Fast forward a year or so... I had a boyfriend in high school named Mark Champagne. He sang in a band and looked like Jack Wagner from General Hospital!! He was dreamy! One night Kristen and I snuck out of the house to meet up with Mark and his less dreamy brother (sorry Kristen!!). We walked down to the canal and sat on a bench talking till the wee hours of the morning. At one point that night, Mark the dream boat, started singing this song to me. I'm reminded of that night every time I hear it!!!

And finally, whenever I hear anything by Erika Badu, I'm reminded of my second date with my Ronnio. He picked me up at work one night and we drove to Toronto for an amazing dinner. I brought my Erika Badu CD to listen to in the car. I think he thought I was trying to seduce him. I think he may have been right!!!! 2 years later, we were engaged. 8 months after that, we were married! Guess the EB worked!

So, today I'm having a hard time shaking a couple of songs. Both are stuck in my brain and are reminding me of my fabulous Vegas getaway. They're songs we heard in the clubs and danced to until dawn. They're reminding me of the amazing group of women I bonded with over those 4 days. And they're making me realize that just because I'm turning 40 doesn't mean that I don't still have the ability to have fun and let loose sometimes! After all, as my friend Kristen says, 40 is the new 20!!!! Enjoy these 2!

So, I'm curious to know about what songs spark memories for you. Surely there are some good stories out there. Don't be afraid to share them here!


  1. Okay Karmeee, you asked for it. This one will remind you of every high school dance you ever went to.

    Or this one for all those Wellanders out there, anyone up for a night at the "Rose Villa"??

  2. OMG Karma, Psychedelic Furs brings back so many Grade 9 memories for me too! Different ones of course: like the Breakfast Club and wearing braces, and my friend Robin. I think my entire high school existence can be summed-up by Depeche Mode, The Cure, Alphaville, OMD...and I had a bad 80's haircut to prove it! Whenever I hear these songs I am a teenager again.

    When I lived in England it was Everything But the Girl and Talk Talk: when I hear those now I feel nostalgic but happy those times are behind me.

    In College and University it was The Pixies and Nirvana. As soon as I hear those I am immediately back with my group of friends in my journalism class....amazing how powerfully music makes us associate our past with our present. It's part of what makes us identify with important parts of our lives.

    When Gabriella was born, Norah Jones was playing on our CD player in the hospital, and I ALWAYS think of her as a baby in my arms when I hear Norah.

    When Roan was a baby I listened to a lot of Enya to soothe him, and now of course that's his "baby music" in my mind. I have already put it in his baby book.

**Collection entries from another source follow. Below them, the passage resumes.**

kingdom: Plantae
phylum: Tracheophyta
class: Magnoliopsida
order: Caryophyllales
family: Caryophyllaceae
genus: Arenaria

    You are so right about what music does to us: it associates emotions with actions because it makes us feel happy or sad, serious or contemplative, or like dancing and being crazy! The most important thing it does for me is that it adds a layer of meaning to the things we do. Imagine a dinner party with no music, or a backyard BBQ without it. It's just not the same. I always think that listening to music is like reading a book - without actually reading a book. It does the same: it takes me to places in my imagination I wouldn't go without its third dimension.

    At Christmas, when I sit at our piano and take out my favourite carols, all the holidays before are relived in my mind... and I feel like I've turned into my mom! How many Christamases did she sit there playing every song for us, and we'd yell out our request list " Winter Wonderland!"

    Imagine a 7 hour drive without music... That would be downright awful. In fact, I'd cancel my trip.

    Loving your blog,

  3. Oh Michou... thanks for your comments. Brought back some good memories for me as well.